# How do you light lump if using Minion Method?



## ROB O (Feb 5, 2005)

HI,

Two questions.  

 1)  How do you know how much to use.  When I do Kingsford I just count brickets.

2)   Do you just use a normal chimney lighting procedure or is something more required?


----------



## Uncle Al (Feb 5, 2005)

Hi,

Same thing...Just light about 15 briquettes and dump'm on the lump.

Uncle Al


----------



## Shawn White (Feb 5, 2005)

ROB O said:
			
		

> HI,
> 
> Two questions.
> 
> ...



1) I'd suggest go by volume ... I usually light about half a chimney of briquettes or lump for Minion Method, no counting. My chimney is a bit smaller than a Weber. If you use 1/3 of your chimney of briquettes, try the same volume of lump as a starting point.

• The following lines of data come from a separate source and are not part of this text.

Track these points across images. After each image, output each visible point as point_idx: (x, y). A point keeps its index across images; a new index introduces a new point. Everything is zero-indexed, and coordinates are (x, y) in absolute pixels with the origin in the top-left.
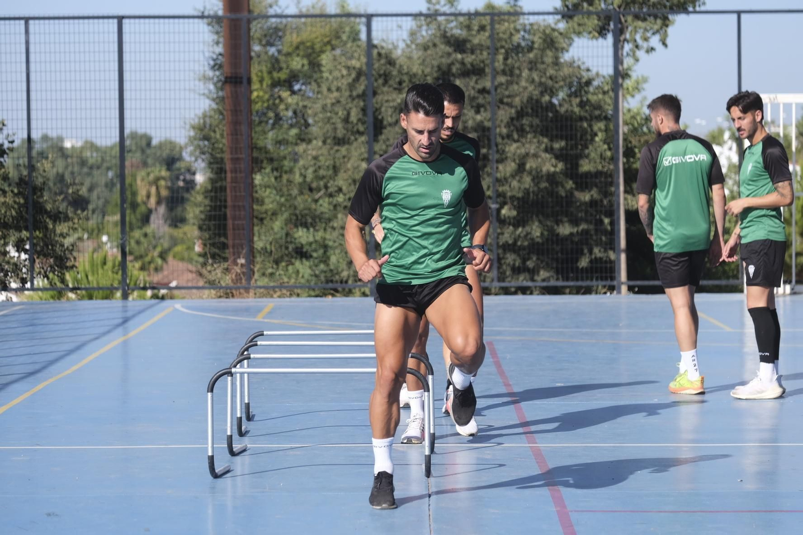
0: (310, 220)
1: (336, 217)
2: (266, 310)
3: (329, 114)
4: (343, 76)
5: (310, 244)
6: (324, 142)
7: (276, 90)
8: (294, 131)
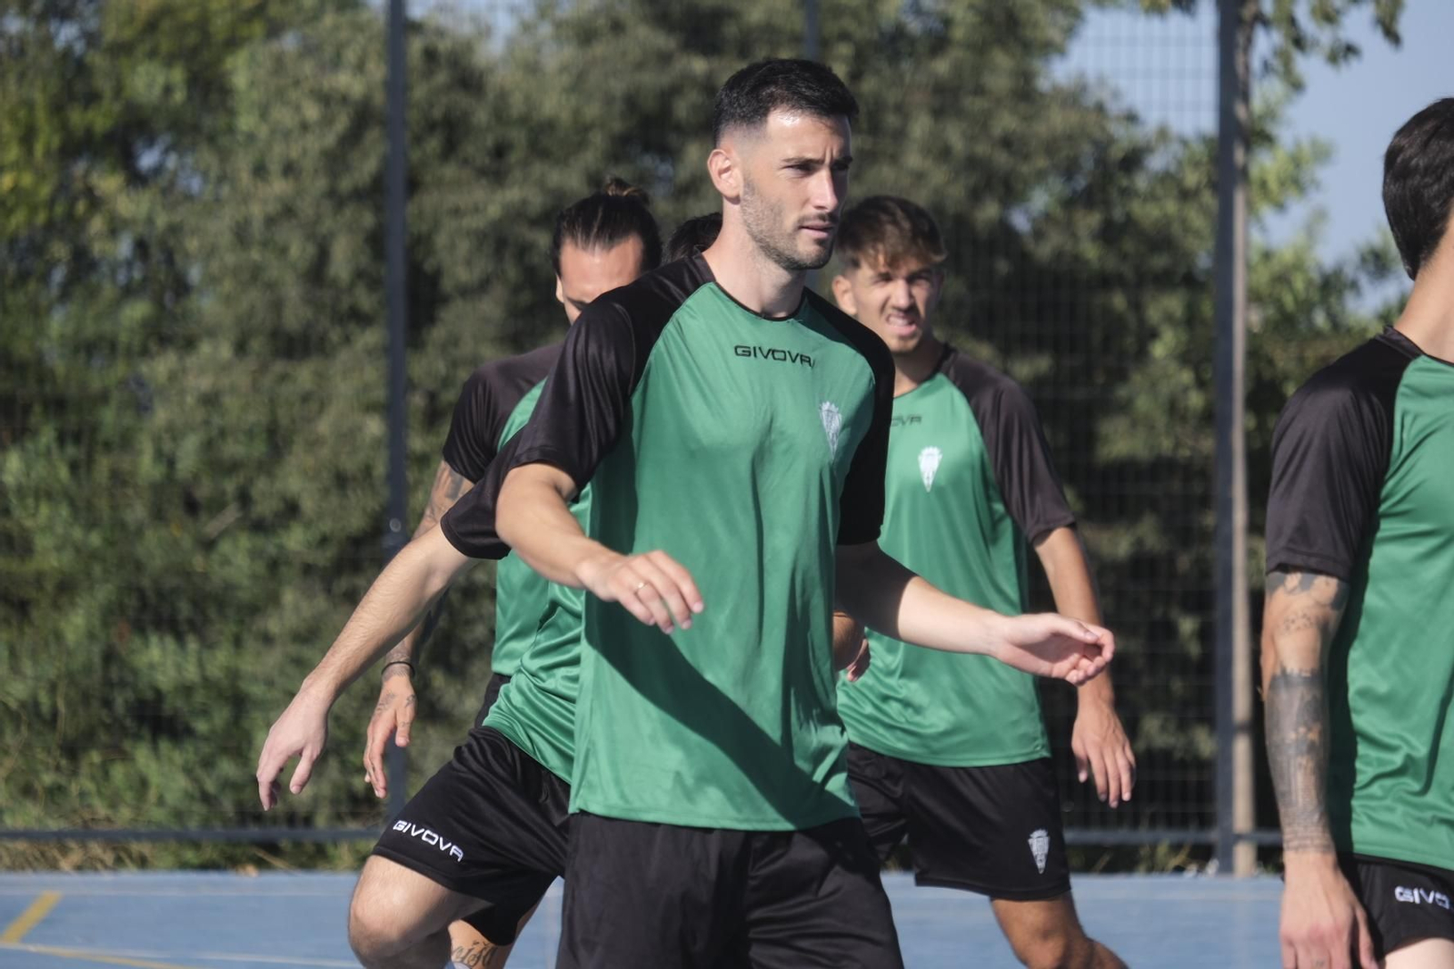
0: (185, 609)
1: (274, 599)
2: (34, 914)
3: (255, 255)
4: (305, 127)
5: (187, 690)
6: (241, 348)
7: (79, 168)
8: (137, 310)
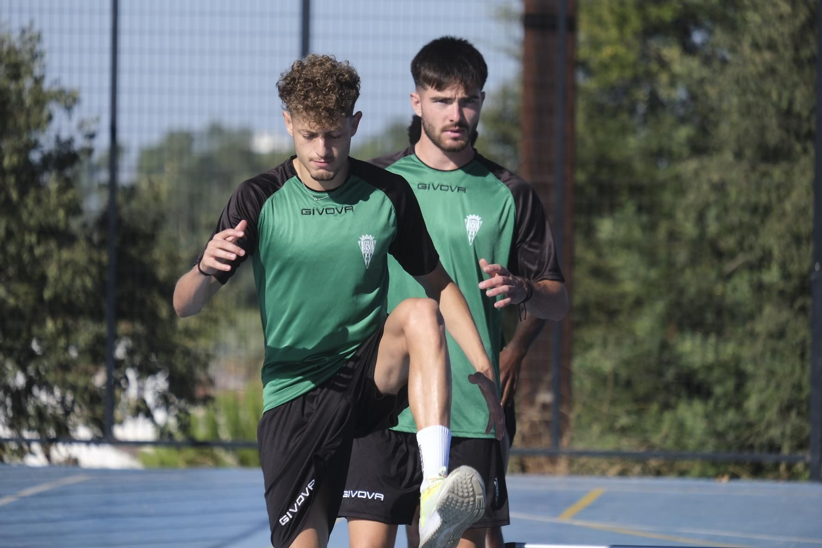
0: (710, 317)
1: (760, 309)
2: (585, 501)
3: (750, 98)
5: (709, 368)
6: (739, 155)
7: (654, 44)
8: (684, 133)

2) I'd suggest a little extra care. Briquettes almost never fall through my chimney but with the lump I can get A LOT of lit coals on the cement paver beneath it ... it makes me a little nervous on my wood deck especially when it's windy. When I can I put the chimney on the grate in the WSM or the kettle clone. Also, what I'm using now can spark pretty good at times to the point I'm thinking to wear safety glasses. Lastly, I fill the chimney in the charcoal bowl, give it a good shake to make small bits fall out THEN put the paper in the chimney, this will reduce the number of small coals that fall out.


----------



## Shawn White (Feb 5, 2005)

Like mentioned in TVWB thread, using lit briquettes on top of your lump works great too. I'm very nearly out of briquettes so I haven't been using them for that lately.


----------



## Captain Morgan (Feb 5, 2005)

http://community.webshots.com/photo/263998542/264002619aoiVep


----------



## jminion1 (Feb 5, 2005)

Shawn's 1/3 of chimney is a good start just watch it close on the the way up and cut back on bottom vents early so you don't have a run away pit temp.
Jim


----------



## ROB O (Feb 5, 2005)

jminion said:
			
		

> Shawn's 1/3 of chimney is a good start just watch it close on the the way up and cut back on bottom vents early so you don't have a run away pit temp.
> Jim



Thanks Jim and guys.   I'm using a guru so I'd imagine I'm  pretty safe froma runaway pit temp  Right? :-s 


Some folks over on TVWB suggested using Kingsford in my chimnney to get it started.  Think that's what I may do.  Thoughts?


----------



## jminion1 (Feb 5, 2005)

Rob I use a weed burner there are a number of ways to make it work.
The guru should make the cook quite easy.
Jim


----------



## Uncle Al (Feb 6, 2005)

Rob,

I have been lighting lump with Kingdford for a while. Works great. That's why I suggested it.    ;-) See above.

Uncle Al


----------



## jminion1 (Feb 6, 2005)

A Mapp Torch real works well, takes very little time to get enough coals lit for a session.
Jim


----------



## Finney (Feb 7, 2005)

Kingsford in the chimney.
Then on the lump.


----------



## Guest (Feb 7, 2005)

I've used lump in the chimney, Humphrey's lump and it sparks alot as the fire is spreading throughout the lump so I've resorted to using charcoal (off brand if I have it, Kingsford if I don't) and spreading it over the lump. Works great that way.


----------



## Bruce B (Feb 7, 2005)

Bill, you're right about the sparks coming from Humphrey's, shit I thought it was a fireworks display.


----------



## jminion1 (Feb 7, 2005)

Jeff 
If your going to use a chimney to light lump try find a few large piece to place on the bottom of the chimney then pour from the bag, helps a lot to keep small piece from falling through.

Bill
Mesquite lump or damp lump spark a lot just the nature of the beast.
Jim


----------